Orionis Biosciences announced Wednesday morning that it finished a Series C round and secured $55 million. That infusion gives Orionis flexibility to expand its R&D operations, increase its pipeline and bring assets into human trials. The biotech plans to introduce its lead candidate, a conditionally active cytokine therapy, into the clinic sometime next year.

Founder and CEO Nikolai Kley tells Endpoints News that the Ghent, Belgium, and Waltham, MA biotech was founded back in 2015, and has developed two platforms — one for I/O-focused cytokines and one for molecular glues and other degraders.
On top of the financing, Orionis also announced that it hired Robert Petit as its head of early clinical development in recent months. A Bristol Myers Squibb vet and part of the pioneering team that helped establish the first checkpoint inhibitor therapy ipilimumab (FDA-approved in 2011 and marketed as Yervoy), Petit joined the biotech in March after recent stints as CSO at Carisma Therapeutics, Advaxis and Saros Therapeutics.
Kley said that after the biotech was founded, it stayed in semi-stealth for a few years, building out its technology platforms until it announced a partnership with Novartis in 2020:
And the mission there was to create platforms that are first of all, unique and can address sort of some of the big challenges in drug discovery, reaching intractable targets, and so forth — create this in a very modular fashion so that we can scale it.
The startup got connected with Novartis through Kley’s previous background as co-founder of Forma Therapeutics (just acquired last month by Novo Nordisk for $1.1 billion). He knew people at Novartis and knew that it had an interest in molecular glues. The two signed a drug discovery partnership back in 2020.

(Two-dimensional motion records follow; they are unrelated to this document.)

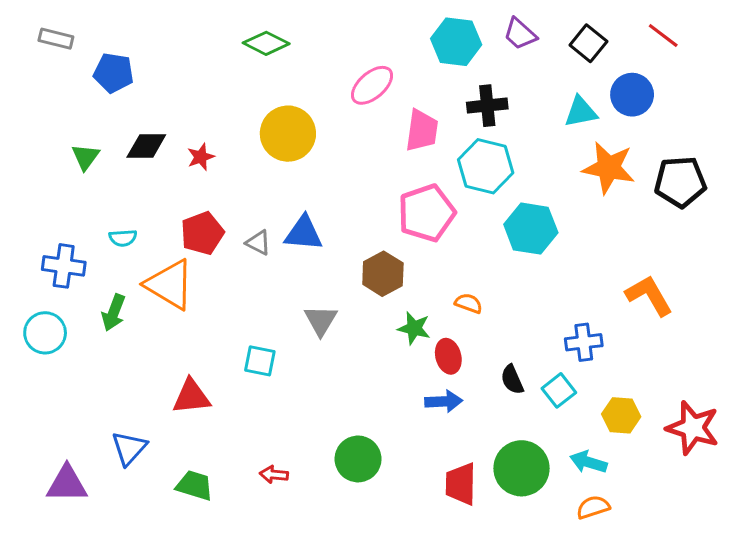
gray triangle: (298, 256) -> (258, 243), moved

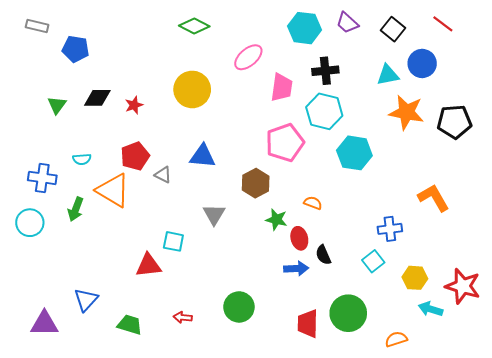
green diamond: (266, 43) -> (194, 26), moved
gray triangle: (258, 243) -> (163, 175), moved
black semicircle: (512, 380) -> (323, 255), moved
red triangle: (191, 397) -> (148, 265), moved
cyan arrow: (588, 462) -> (430, 309), moved

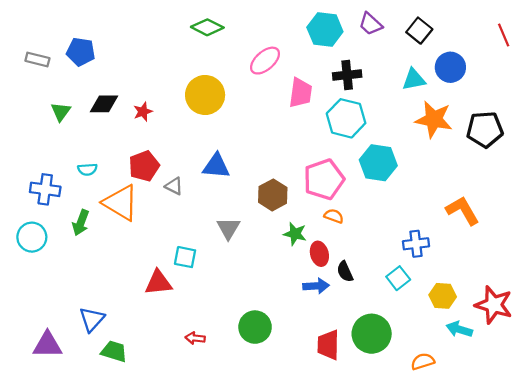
red line: (443, 24) -> (504, 35), moved, turned 30
gray rectangle: (37, 26) -> (37, 59), moved
pink pentagon: (285, 143) -> (324, 179), moved
green trapezoid: (130, 325) -> (114, 351), moved

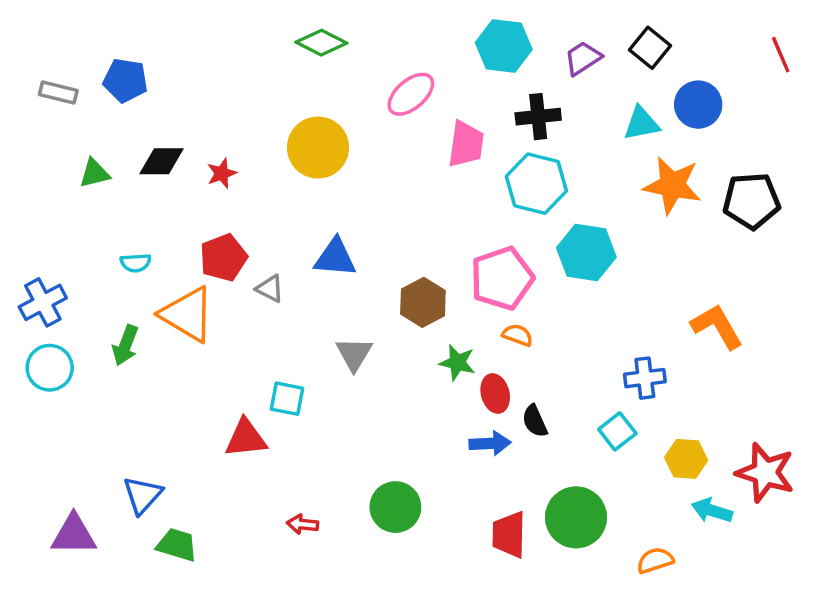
purple trapezoid: (370, 24) -> (583, 58), moved, turned 105
green triangle: (61, 112) -> (94, 173), turned 40
blue cross: (45, 189) -> (43, 302), moved, turned -36

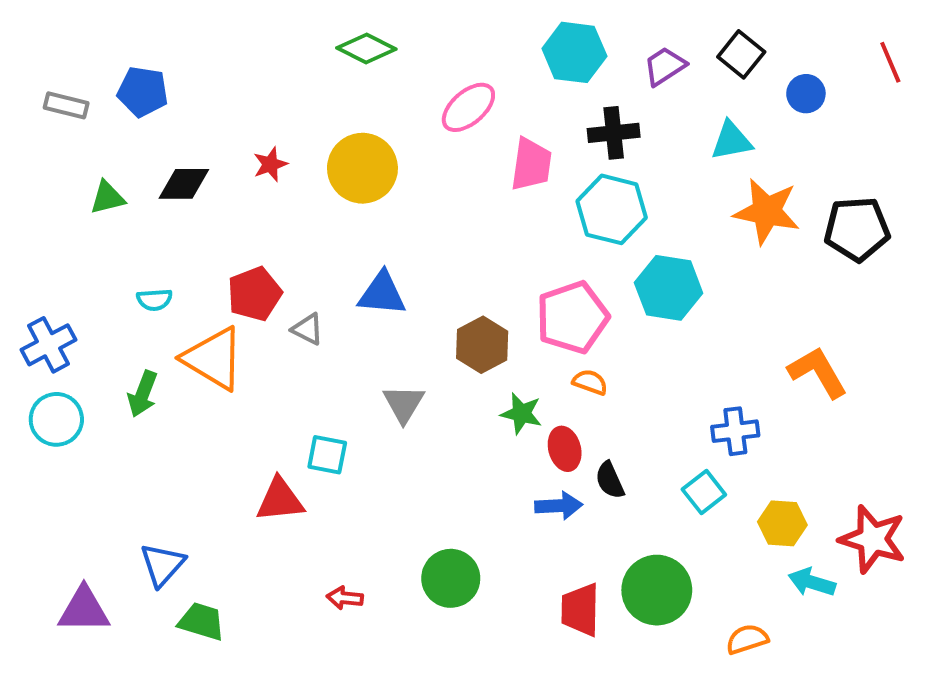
blue circle: (698, 105) -> (806, 94), moved, size x0.7
red star: (222, 173) -> (270, 164), moved

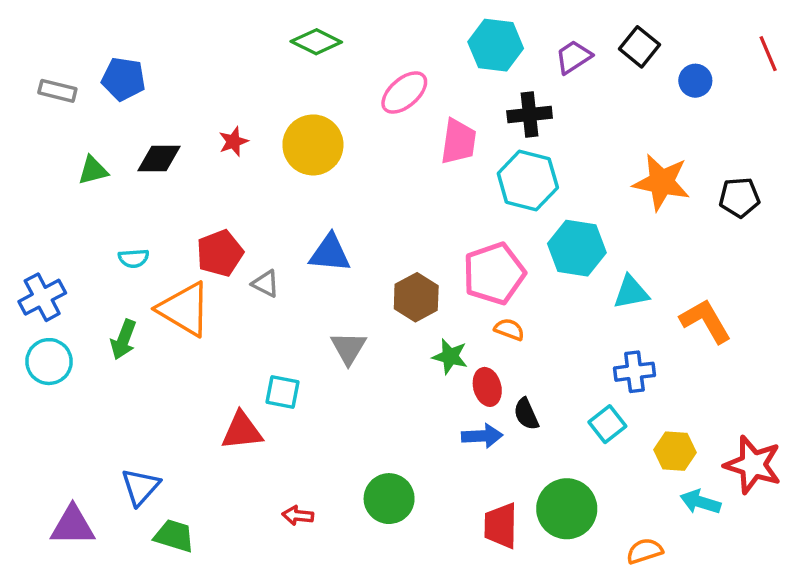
cyan triangle: (731, 141) -> (631, 292), moved
black pentagon: (857, 229) -> (739, 197), size x0.7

As for what distinguishes Orionis from other biotechs in the space, Kley touted that its platforms allow for optionality and for risk-taking, going much broader in terms of drug discovery. Its more advanced platform, called A-Kine, has been working on what Kley called “finely tuned cytokine effector molecules” that could harness the immune system against cancer — including even cold tumors, another name for cancer tumors that render checkpoint inhibitors ineffective.
Orionis’ other platform, called Allo-Glue, is less advanced than A-Kine — but that focuses on cellular interactions, studying them at scale and then finding multiple approaches to use: either E3 ligases to bind to a protein and then degrade, or involving a “target-centric” approach. Here’s how Kley explained it:
If you have a target of therapeutic interest, and you want to identify or discover a glue that promotes its degradation, now you match it up with an E3 ligase and you do a large-scale diversity screening approach to identify glues that enhance or promote these interactions.
Next steps for the biotech include introducing at least one lead candidate in cancer, with a focus on solid tumors, into the clinic, as well as growing the pipeline and hiring more people. The biotech currently has 45 employees and plans to continue to grow, but Kley declined to share specifics on how long the financing would last the company.
Existing and new investors participated in the round, including Cormorant Asset Management, Novartis and a series of undisclosed “high-caliber investment funds,” Orionis said.